Where can we find help to save this endangered species?

Once again, history is being lost — it is being given away because of lack of funding support.

Located in Western Maryland, is the Lonaconing Silk Mill, known as the Klotz Throwing Factory — the only remaining, totally intact, silk mill in the nation — a site that, to this day, appears exactly the way it did when the mill was closed in 1957 as a result of a labor dispute.

The silk machines, office equipment, timecards, and even the personal items of the employees, remain inside this historical building.

For nearly three decades, one man, Mr.
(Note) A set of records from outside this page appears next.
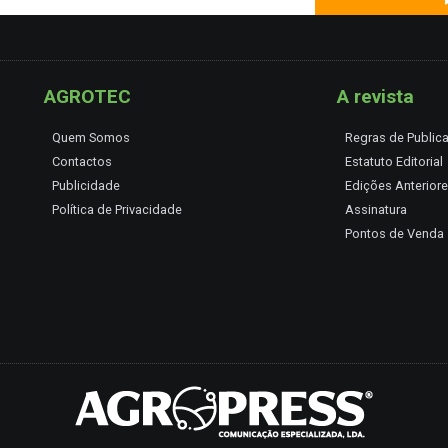
AGROTEC
A revista
Quem Somos
Regras de Public
Contactos
Estatuto Editorial
Publicidade
Edições Anterior
Política de Privacidade
Assinatura
Pontos de Venda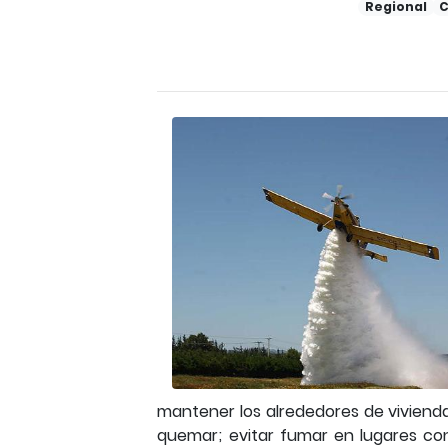
Regional
C
mantener los alrededores de vivien
quemar; evitar fumar en lugares co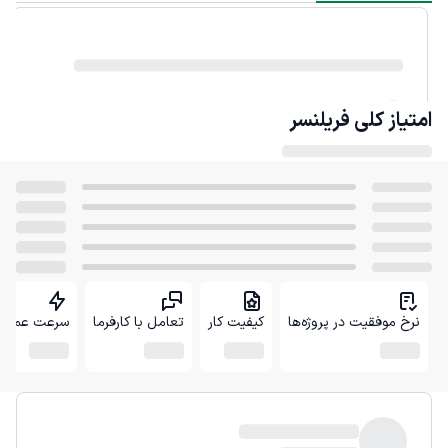
امتیاز کلی
فریلنسر
نرخ موفقیت در پروژه‌ها
کیفیت کار
تعامل با کارفرما
سرعت عمل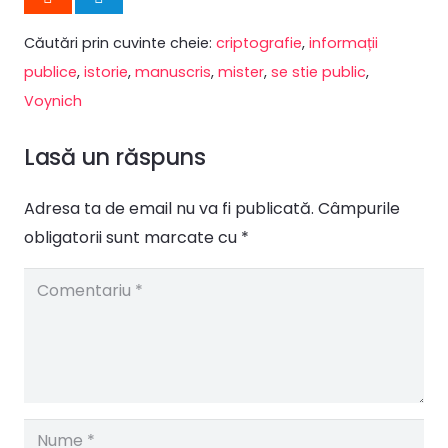
Căutări prin cuvinte cheie:
criptografie
,
informații
publice
,
istorie
,
manuscris
,
mister
,
se stie public
,
Voynich
Lasă un răspuns
Adresa ta de email nu va fi publicată.
Câmpurile
obligatorii sunt marcate cu
*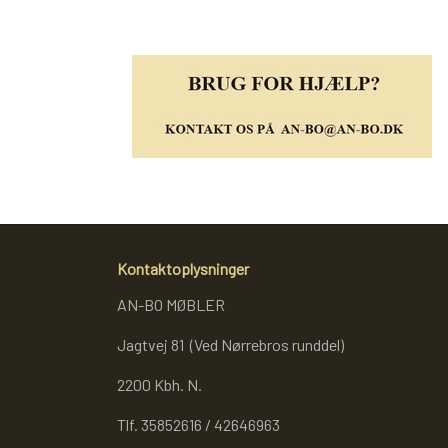
Kontaktoplysninger
AN-BO MØBLER
Jagtvej 81 (Ved Nørrebros runddel)
2200 Kbh. N.
Tlf. 35852616 / 42646963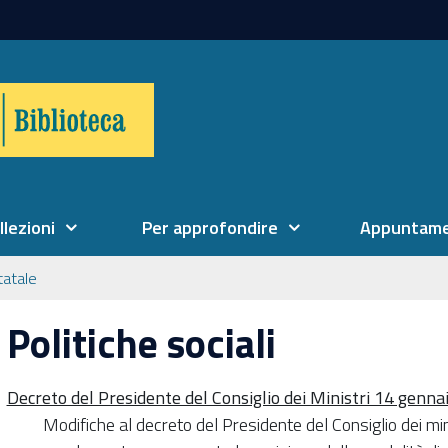
llezioni
Per approfondire
Appuntame
tatale
Politiche sociali
Decreto del Presidente del Consiglio dei Ministri 14 genna
Modifiche al decreto del Presidente del Consiglio dei mi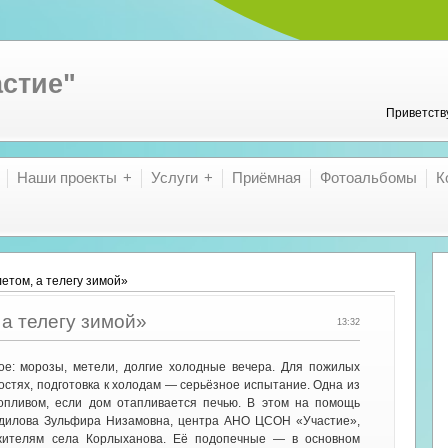
стие"
Приветств
Наши проекты
Услуги
Приёмная
Фотоальбомы
К
летом, а телегу зимой»
 а телегу зимой»
13:32
е: морозы, метели, долгие холодные вечера. Для пожилых
ностях, подготовка к холодам — серьёзное испытание. Одна из
опливом, если дом отапливается печью. В этом на помощь
дилова Зульфира Низамовна, центра АНО ЦСОН «Участие»,
жителям села Корлыханова. Её подопечные — в основном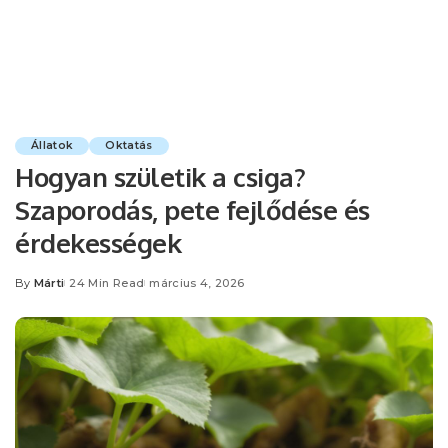
Állatok
Oktatás
Hogyan születik a csiga?
Szaporodás, pete fejlődése és
érdekességek
By
Márti
24 Min Read
március 4, 2026
Posted
by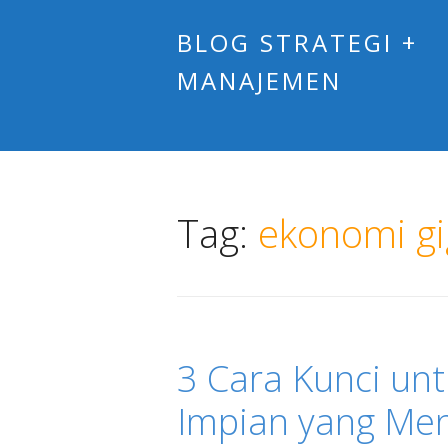
BLOG STRATEGI +
MANAJEMEN
Tag:
ekonomi gi
3 Cara Kunci unt
Impian yang Men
Herbert Crawford of Lonaconing, has owned and lovingly maintained this silk mill, using his own financial resources, while the citizens of Lonaconing have valiantly sought support to save this historical silk mill — a mill that is part of an early 20th century industrial American dynasty that no longer exists.

Even though their struggle continues and this site has been identified by Preservation Maryland as an “endangered species,” still no action has been taken to support this quest to restore a great part of American History.
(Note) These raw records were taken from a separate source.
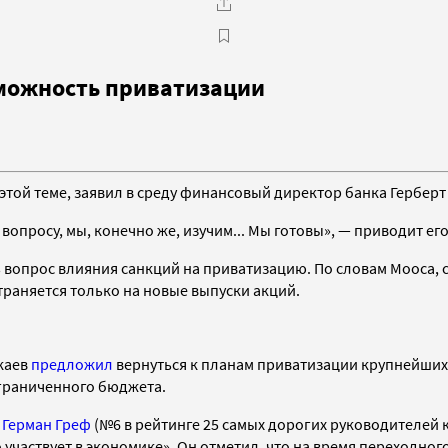
зможность приватизации
 этой теме, заявил в среду финансовый директор банка Герберт
вопросу, мы, конечно же, изучим... Мы готовы», — приводит ег
ь вопрос влияния санкций на приватизацию.
По словам Мооса, 
траняется только на новые выпуски акций.
каев
предложил
вернуться к планам приватизации крупнейших
ограниченного бюджета.
а
Герман Греф
(№6 в рейтинге 25 самых дорогих руководителей 
о участвует в экономике». Он отметил, что на время переходно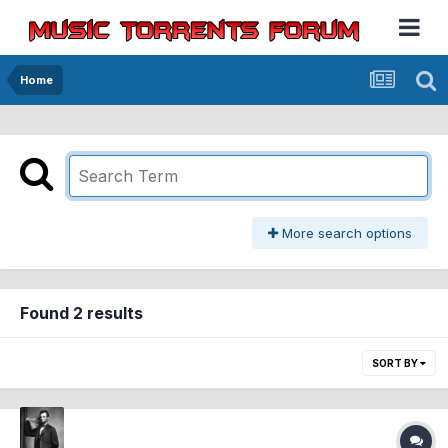
Home
More search options
Found 2 results
SORT BY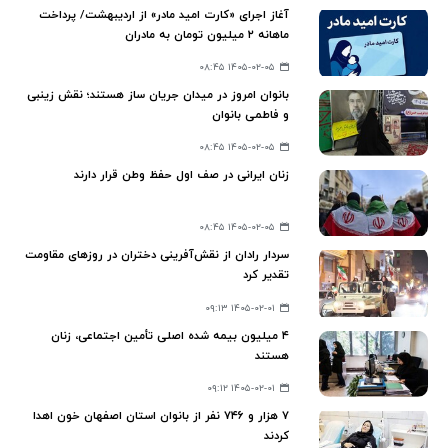
آغاز اجرای «کارت امید مادر» از اردیبهشت/ پرداخت
ماهانه ۲ میلیون تومان به مادران
۱۴۰۵-۰۲-۰۵ ۰۸:۴۵
بانوان امروز در میدان جریان ساز هستند؛ نقش زینبی
و فاطمی بانوان
۱۴۰۵-۰۲-۰۵ ۰۸:۴۵
زنان ایرانی در صف اول حفظ وطن قرار دارند
۱۴۰۵-۰۲-۰۵ ۰۸:۴۵
سردار رادان از نقش‌آفرینی دختران در روزهای مقاومت
تقدیر کرد
۱۴۰۵-۰۲-۰۱ ۰۹:۱۳
۴ میلیون بیمه‌ شده اصلی تأمین اجتماعی، زنان
هستند
۱۴۰۵-۰۲-۰۱ ۰۹:۱۲
۷ هزار و ۷۴۶ نفر از بانوان استان اصفهان خون اهدا
کردند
Here, we have a community, a town, and citizens who have been struggling not only to preserve their heritage but the heritage of the American people.
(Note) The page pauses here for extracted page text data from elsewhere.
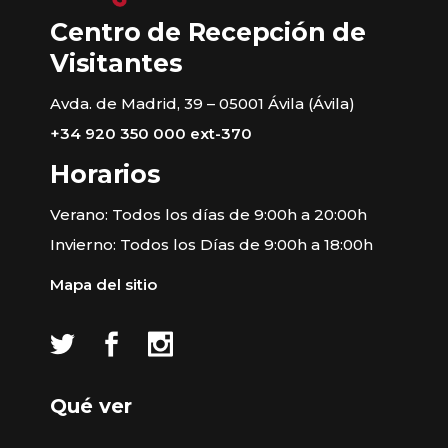
Centro de Recepción de
Visitantes
Avda. de Madrid, 39 – 05001 Ávila (Ávila)
+34 920 350 000 ext-370
Horarios
Verano: Todos los días de 9:00h a 20:00h
Invierno: Todos los Días de 9:00h a 18:00h
Mapa del sitio
Qué ver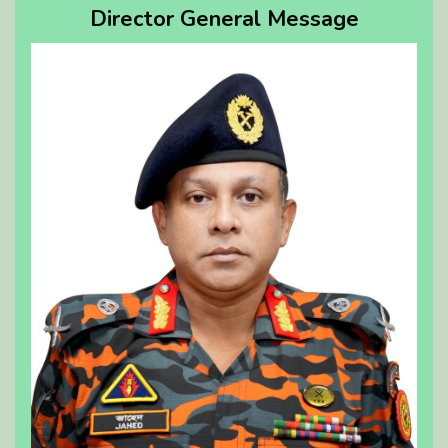
Director General Message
A town with a rich Indian and coal mining history; the infamous historical Iron Furnace listed in the National Register of Historic Places (the first in the United States to successfully use bituminous coal and coke in the smelting process); the home town of Robert Moses “Lefty” Grove, who was inducted into the National Baseball Hall of Fame in 1947 and selected as the greatest left-handed pitcher in 1969, in connection with the Baseball Centennial; the home of sculptor George Conlon who was reported to have made a bust of Maryland Gov. Edwin Warfield from the plastic clay that was used to plug holes in the mine walls and later in his career awarded the prestigious Rinehart Scholarship; and last, but not least, the home of Ruth Bear Levy, artist, who exhibited her art in Peale Museum and Easton Art Gallery.

Yet, while the struggle of this community continues to secure $30,000 for a roof to help save the only existing industrial silk mill in the nation, I wish I could understand why there appears to be no difficulty or obstacles in securing ample funding for corporations, banks, or individuals who receive million dollar bonuses, provide fully funded expensive resort trips for their “best customers,” and who are continuing to be greedy, mismanaging, squandering, or abusing their profits; then, lay off their employees because they need to cut back.

Where is the accountability? These abuses of power, I do not comprehend. Nor do I comprehend why small companies, with hard working employees, are not provided financial support instead of the powerful, abusive corporations who continue to fail.

I could, however, better understand cutting off the funding to the larger corporations to provide financial support to this community and other communities that would help preserve our heritage, while stimulating needed employment and business opportunities for the growth of the American workers.